LAST November the Society of St Vincent de Paul (SVP) predicted that they would receive about 50,000 calls for help over the winter months.
SVP National President Kieran Stafford now says this will be exceeded in the New Year as the Society has already received almost that number in November and December.
Based on greater than anticipated calls in the lead up to Christmas, the SVP expects no slowdown in the calls for help it will receive in 2019. Calls for help to the Society are now over 130,000 a year – about 11 per cent more than five years ago.
Help with the costs of food, fuel, education and utility bills remain the highest number of requests from families struggling on inadequate incomes.

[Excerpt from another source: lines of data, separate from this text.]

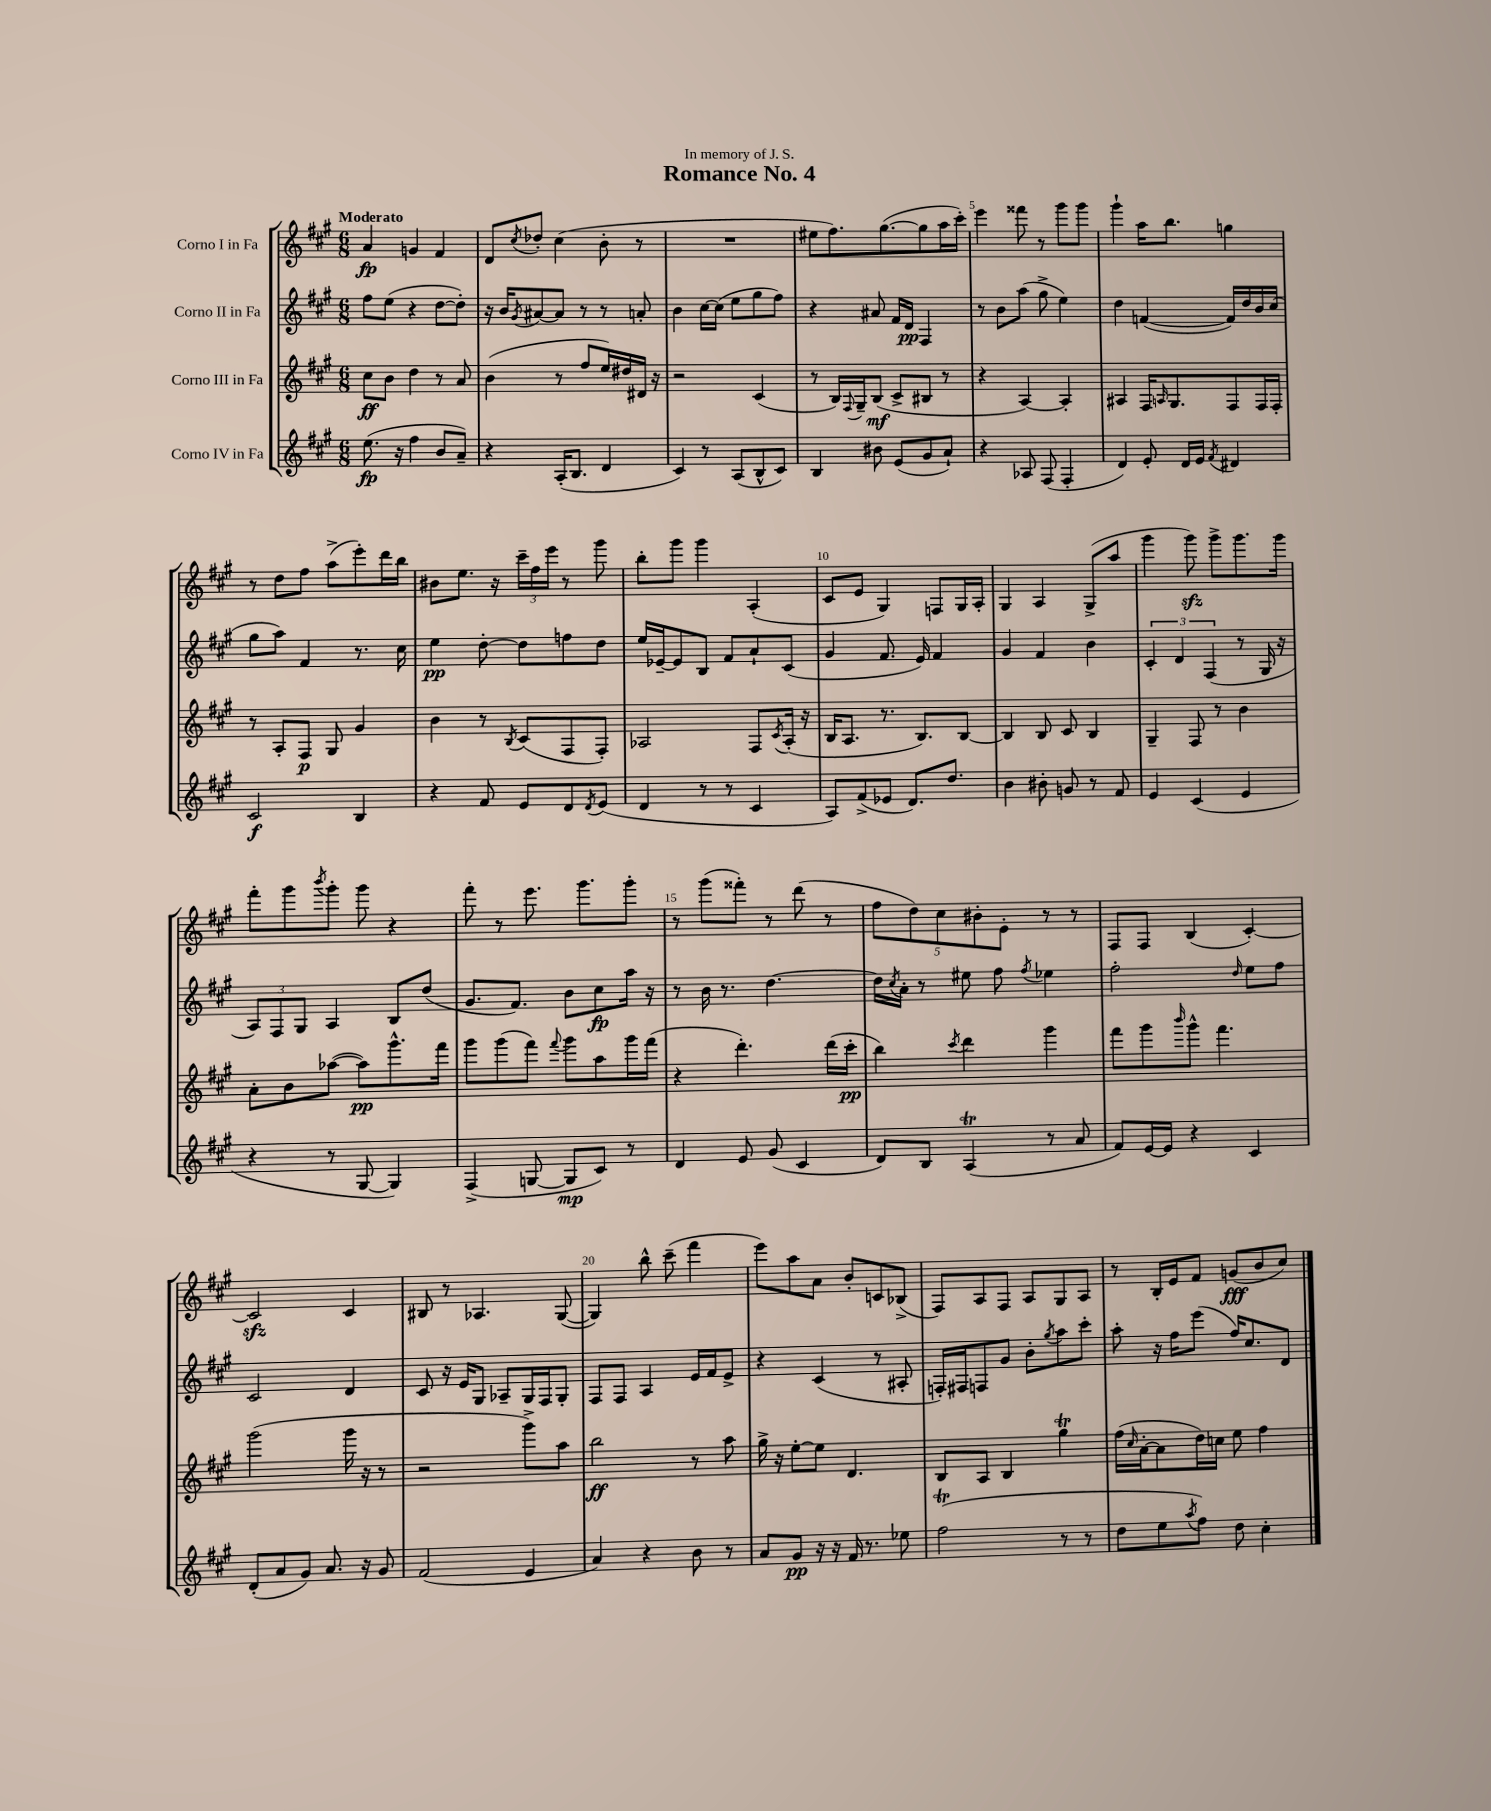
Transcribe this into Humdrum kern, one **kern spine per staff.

**kern	**dynam	**kern	**dynam	**kern	**dynam	**kern	**dynam
*part4	*part4	*part3	*part3	*part2	*part2	*part1	*part1
*staff4	*staff4	*staff3	*staff3	*staff2	*staff2	*staff1	*staff1
*I"Corno IV in Fa	*	*I"Corno III in Fa	*	*I"Corno II in Fa	*	*I"Corno I in Fa	*
*clefG2	*	*clefG2	*	*clefG2	*	*clefG2	*
*k[f#c#g#]	*	*k[f#c#g#]	*	*k[f#c#g#]	*	*k[f#c#g#]	*
*M6/8	*	*M6/8	*	*M6/8	*	*M6/8	*
=1	=1	=1	=1	=1	=1	=1	=1
!	!	!	!	!	!	!LO:TX:a:B:t=Moderato	!
(8.ee\	fp	8cc#\L	ff	8ff#\L	.	4a/	fp
.	.	8b\J	.	(8ee\J	.	.	.
16r	.	.	.	.	.	.	.
4ff#\	.	4dd\	.	4r	.	4gn/	.
8b/L	.	8r	.	[8dd\L	.	4f#/	.
8a~/J)	.	8a/	.	8dd'\J])	.	.	.
=2	=2	=2	=2	=2	=2	=2	=2
4r	.	(4b\	.	16r	.	8d/L	.
.	.	.	.	16b/KL	.	.	.
.	.	.	.	8qg#/	.	8qcc#/	.
.	.	.	.	[8a#X/	.	8dd-X'/J	.
(16A'/KL	.	8r	.	8a#/J]	.	(4cc#\	.
8.B/J	.	.	.	.	.	.	.
.	.	8ff#/L	.	8r	.	.	.
4d/	.	16ee/L)	.	8r	.	8b'\	.
.	.	16dd#X/	.	.	.	.	.
.	.	16d#X/JJ	.	8an'/	.	8r	.
.	.	16r	.	.	.	.	.
=3	=3	=3	=3	=3	=3	=3	=3
4c#/)	.	2r	.	4b\	.	2.r	.
8r	.	.	.	[16cc#\LL	.	.	.
.	.	.	.	(16cc#\JJ]	.	.	.
(8A/L	.	.	.	8ee\L	.	.	.
8B^^/	.	(4c#/	.	8gg#\	.	.	.
8c#/J)	.	.	.	8ff#\J)	.	.	.
=4	=4	=4	=4	=4	=4	=4	=4
4B/	.	8r	.	4r	.	8ee#X\L	.
.	.	16B/LL)	.	.	.	8.ff#\)	.
.	.	8qqF#/	.	.	.	.	.
.	.	16G#~/J	.	.	.	.	.
8b#X\	.	(8B/J	mf	8a#X/	.	.	.
.	.	.	.	.	.	([8.gg#\	.
(8e/L	.	8c#^/L	.	16f#/LL	.	.	.
.	.	.	.	16d/JJ	pp	.	.
8g#/	.	8B#X/J	.	4F#/	.	8gg#\]	.
8a`/J)	.	8r	.	.	.	16aa\L	.
.	.	.	.	.	.	16ccc#'\JJ)	.
=5	=5	=5	=5	=5	=5	=5	=5
4r	.	4r	.	8r	.	4eee\	.
.	.	.	.	8b\L	.	.	.
8A-X/	.	[4A/)	.	(8aa\J	.	8fff##X\	.
(8F#/	.	.	.	8gg#^\	.	8r	.
4F#'/	.	4A'/]	.	4ee\)	.	8ggg#\L	.
.	.	.	.	.	.	8ggg#\J	.
=6	=6	=6	=6	=6	=6	=6	=6
4d/)	.	4A#X/	.	4dd\	.	4ggg#`\	.
8e'/	.	16F#/KL	.	([4fn/	.	16aa\KL	.
.	.	16qqAn/	.	.	.	.	.
.	.	8.G#/	.	.	.	8.bb\J	.
16d/LL	.	.	.	.	.	.	.
16e/JJ	.	.	.	.	.	.	.
8qf#/	.	.	.	.	.	.	.
4d#X/	.	8F#/	.	16f/LL])	.	4ggn\	.
.	.	.	.	16dd/	.	.	.
.	.	16F#/L	.	16b/	.	.	.
.	.	16F#'/JJ	.	(16cc#/JJ	.	.	.
!!LO:LB:g=z
=7	=7	=7	=7	=7	=7	=7	=7
2c#/	f	8r	.	8gg#\L	.	8r	.
.	.	8A'/L	.	8aa\J)	.	8dd\L	.
.	.	8F#/J	p	4f#/	.	8ff#\J	.
.	.	8G#/	.	.	.	(8aa^\L	.
4B/	.	4g#/	.	8.r	.	8eee'\)	.
.	.	.	.	.	.	16ddd\L	.
.	.	.	.	16cc#\	.	16bb\JJ	.
=8	=8	=8	=8	=8	=8	=8	=8
4r	.	4b\	.	4ee\	pp	8b#X\L	.
.	.	.	.	.	.	8.ee\J	.
8f#/	.	8r	.	[8dd'\	.	.	.
.	.	.	.	.	.	16r	.
.	.	8qB/	.	.	.	.	.
8e/L	.	(8c#/L	.	8dd\L]	.	24ccc#~\LL	.
.	.	.	.	.	.	24ff#\	.
.	.	.	.	.	.	24eee\JJ	.
8d/	.	8F#/	.	8ffn\	.	8r	.
8qd/	.	.	.	.	.	.	.
(8e/J	.	8F#'/J)	.	8dd\J	.	8ggg#\	.
=9	=9	=9	=9	=9	=9	=9	=9
4d/	.	2A-X/	.	16ee/LL	.	8bb'\L	.
.	.	.	.	[16e-X~/J	.	.	.
.	.	.	.	8e-/]	.	8ggg#\J	.
8r	.	.	.	8B/J	.	4ggg#\	.
8r	.	.	.	8f#/L	.	.	.
4c#/	.	8F#/L	.	8a`/	.	(4A'/	.
.	.	8qc#/	.	.	.	.	.
.	.	(16A-'/Jk	.	(8c#/J	.	.	.
.	.	16r	.	.	.	.	.
=10	=10	=10	=10	=10	=10	=10	=10
8A/L)	.	16B/KL	.	4g#/	.	8c#/L	.
.	.	8.A/J	.	.	.	.	.
(8f#^/	.	.	.	.	.	8e/J	.
8e-X/J	.	8.r	.	8.f#/	.	4G#/)	.
8.d/L)	.	.	.	.	.	.	.
.	.	8.B/L)	.	16e/)	.	.	.
.	.	.	.	4f#/	.	8Fn/L	.
8.dd/J	.	.	.	.	.	.	.
.	.	[8B/J	.	.	.	16G#/L	.
.	.	.	.	.	.	16A'/JJ	.
=11	=11	=11	=11	=11	=11	=11	=11
4b\	.	4B/]	.	4g#/	.	4G#/	.
8b#X'\	.	8B/	.	4f#/	.	4A/	.
8gn/	.	8c#/	.	.	.	.	.
8r	.	4B/	.	4b\	.	(8G#^/L	.
8f#/	.	.	.	.	.	8aa/J	.
=12	=12	=12	=12	=12	=12	=12	=12
4e/	.	4G#~/	.	6c#'/	.	4ggg#\	.
.	.	.	.	6d/	.	.	.
(4c#/	.	8F#/	.	.	.	8ggg#zz\)	.
.	.	.	.	(6F#/	.	.	.
.	.	8r	.	.	.	8ggg#^\L	.
4e/	.	4b\	.	8r	.	8.ggg#\	.
.	.	.	.	16G#/	.	.	.
.	.	.	.	16r	.	16ggg#\Jk	.
!!LO:LB:g=z
=13	=13	=13	=13	=13	=13	=13	=13
4r	.	8a'\L	.	12A/L)	.	8fff#'\L	.
.	.	.	.	12F#/	.	.	.
.	.	8b\	.	.	.	8ggg#\	.
.	.	.	.	12G#/J	.	.	.
.	.	.	.	.	.	8qbbb/	.
8r	.	([8aa-X\J	.	4A/	.	8ggg#'\J	.
[8G#/	.	8aa-\L])	pp	.	.	8ggg#\	.
4G#/])	.	8.ggg#^^\	.	8B/L	.	4r	.
.	.	.	.	(8dd/J	.	.	.
.	.	16fff#\Jk	.	.	.	.	.
=14	=14	=14	=14	=14	=14	=14	=14
(4F#^/	.	8ggg#\L	.	8.g#/L	.	8fff#'\	.
.	.	(8ggg#\	.	.	.	8r	.
.	.	.	.	8.f#/J)	.	.	.
[8Gn/	.	8fff#\J)	.	.	.	8.eee\	.
.	.	8qqfff#/	.	.	.	.	.
8G/L]	mp	8ggg#\L	.	8b\L	.	.	.
.	.	.	.	.	.	8.ggg#\L	.
8c#/J)	.	8aa\	.	8cc#\	fp	.	.
8r	.	16ggg#\L	.	16aa\Jk	.	8ggg#'\J	.
.	.	(16fff#\JJ	.	16r	.	.	.
=15	=15	=15	=15	=15	=15	=15	=15
4d/	.	4r	.	8r	.	8r	.
.	.	.	.	16b\	.	(8ggg#\L	.
.	.	.	.	8.r	.	.	.
8e/	.	4.ddd'\)	.	.	.	8fff##X'\J)	.
(8g#/	.	.	.	[4.dd\	.	8r	.
4c#/	.	.	.	.	.	(8ddd\	.
.	.	(16ddd\LL	.	.	.	8r	.
.	.	16ccc#'\JJ	pp	.	.	.	.
=16	=16	=16	=16	=16	=16	=16	=16
8d/L)	.	4bb\)	.	16dd\LL]	.	10ff#\L	.
.	.	.	.	8qcc#/	.	.	.
.	.	.	.	16a'\JJ	.	.	.
.	.	.	.	.	.	10dd\)	.
8B/J	.	.	.	8r	.	.	.
.	.	.	.	.	.	10cc#\	.
.	.	8qccc#/	.	.	.	.	.
(4AT/	.	4ddd\	.	8ee#X\	.	.	.
.	.	.	.	.	.	10b#X'\	.
.	.	.	.	8ff#\	.	.	.
.	.	.	.	.	.	10e'\J	.
.	.	.	.	8qff#/	.	.	.
8r	.	4ggg#\	.	4ee-X\	.	8r	.
8a/	.	.	.	.	.	8r	.
=17	=17	=17	=17	=17	=17	=17	=17
8f#/L)	.	8fff#\L	.	2ff#'\	.	8F#/L	.
[16e/L	.	8ggg#\	.	.	.	8F#/J	.
16e/JJ]	.	.	.	.	.	.	.
.	.	16qqbbb/	.	.	.	.	.
4r	.	8ggg#^^\J	.	.	.	(4B/	.
.	.	4.fff#\	.	.	.	.	.
.	.	.	.	16qqdd/	.	.	.
4c#/	.	.	.	8ee\L	.	[4c#'/)	.
.	.	.	.	8ff#\J	.	.	.
!!LO:LB:g=z
=18	=18	=18	=18	=18	=18	=18	=18
(8d'/L	.	(2ggg#\	.	2c#/	.	2c#zz/]	.
8a/	.	.	.	.	.	.	.
8g#/J)	.	.	.	.	.	.	.
8.a/	.	.	.	.	.	.	.
.	.	16ggg#\	.	4d/	.	4c#/	.
16r	.	16r	.	.	.	.	.
8g#/	.	8r	.	.	.	.	.
=19	=19	=19	=19	=19	=19	=19	=19
(2f#/	.	2r	.	8c#/	.	8B#X/	.
.	.	.	.	16r	.	8r	.
.	.	.	.	16e/KL	.	.	.
.	.	.	.	8G#/J	.	4.A-X/	.
.	.	.	.	8A-X~/L	.	.	.
4e/	.	8ggg#^\L)	.	16G#/L	.	.	.
.	.	.	.	16F#/J	.	.	.
.	.	8aa\J	.	8G#'/J	.	([8G#/	.
=20	=20	=20	=20	=20	=20	=20	=20
4a/)	.	2bb\	ff	8F#/L	.	4G#/])	.
.	.	.	.	8F#/J	.	.	.
4r	.	.	.	4A/	.	8bb^^\	.
.	.	.	.	.	.	(8ccc#~\	.
8b\	.	8r	.	16e/LL	.	4fff#\	.
.	.	.	.	16f#/J	.	.	.
8r	.	8aa\	.	8e^/J	.	.	.
=21	=21	=21	=21	=21	=21	=21	=21
8a/L	.	16gg#^\	.	4r	.	8eee\L)	.
.	.	16r	.	.	.	.	.
8g#/J	pp	[8ee'\L	.	.	.	8aa\	.
16r	.	8ee\J]	.	(4c#/	.	8a\J	.
16r	.	.	.	.	.	.	.
16f#/	.	4.d/	.	.	.	8b'/L	.
8.r	.	.	.	.	.	.	.
.	.	.	.	8r	.	8cn/	.
8ee-X\	.	.	.	8A#X'/	.	(8B-X^/J	.
=22	=22	=22	=22	=22	=22	=22	=22
(2ff#T\	.	8B/L	.	16Fn'/LL)	.	8F#/L)	.
.	.	.	.	16F#X/J	.	.	.
.	.	8A/J	.	8Fn/	.	8A/	.
.	.	4B/	.	8g#/J	.	8F#/J	.
.	.	.	.	8b'\L	.	8A/L	.
.	.	.	.	8qgg#/	.	.	.
8r	.	4gg#t\	.	8aa\	.	8G#/	.
8r	.	.	.	8ccc#'\J	.	8A/J	.
=23	=23	=23	=23	=23	=23	=23	=23
8dd\L	.	(16ff#\LL	.	8aa'\	.	8r	.
.	.	16qqcc#/	.	.	.	.	.
.	.	[16a'\J	.	.	.	.	.
8ee\	.	8a\]	.	16r	.	16B'/LL	.
.	.	.	.	16ff#\KL	.	16e/J	.
8qaa/	.	.	.	.	.	.	.
8ff#\J)	.	16dd\L)	.	(8eee\J	.	8f#/J	.
.	.	16ccn\JJ	.	.	.	.	.
8dd\	.	8ee\	.	16ff#/KL)	.	(8gn/L	fff
.	.	.	.	8.cc#/	.	.	.
4cc#'\	.	4ff#\	.	.	.	8b/	.
.	.	.	.	8d/J	.	8cc#/J)	.
==	==	==	==	==	==	==	==
*-	*-	*-	*-	*-	*-	*-	*-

“We are also increasingly receiving calls for help from people unable to meet growing costs of private rental accommodation and being forced to make choices about the use of scarce income,” Mr Stafford explained.
“The improvement in our economy is very welcome but it has not improved conditions for everyone. Our 11,500 members in every county in Ireland who visit families in their homes see the stark reality behind the statistics for thousands.”
Mr Stafford also said that people who struggle to make ends meet week in and week out are often chastised for their circumstances, particularly if they are homeless or out of work through no fault of their own.
“We are a generous people, the support that SVP and many charities receive shows that. But often those who ask for help are viewed as somehow the cause of their own misfortune. Those who struggle to avoid or escape poverty deserve our support and empathy,” he added.
This year is the 175th anniversary of the foundation of SVP in Ireland. During that time it has provided help and support to those most in need through the Famine in the 19th century, two World Wars, an Uprising, a Civil War and cycles of economic austerity.
In addition to providing direct assistance to those in need, SVP manages 10 hostels providing emergency beds, provides almost 1,000 units of social housing, operates five-holiday homes, seven Resource Centres, four prison visitor centres, 224 charity shops and other social support activities. It also has an active Young SVP programme in schools and third level colleges and universities.
“The support and help we provide, financial, practical and emotional may not be exactly what Blessed Frederick Ozanam had in mind in Paris in 1833 but the spirit that drove him and his friends to serve those in need is exactly the same as that which drives our members and volunteers in Ireland today,” Mr Stafford concluded.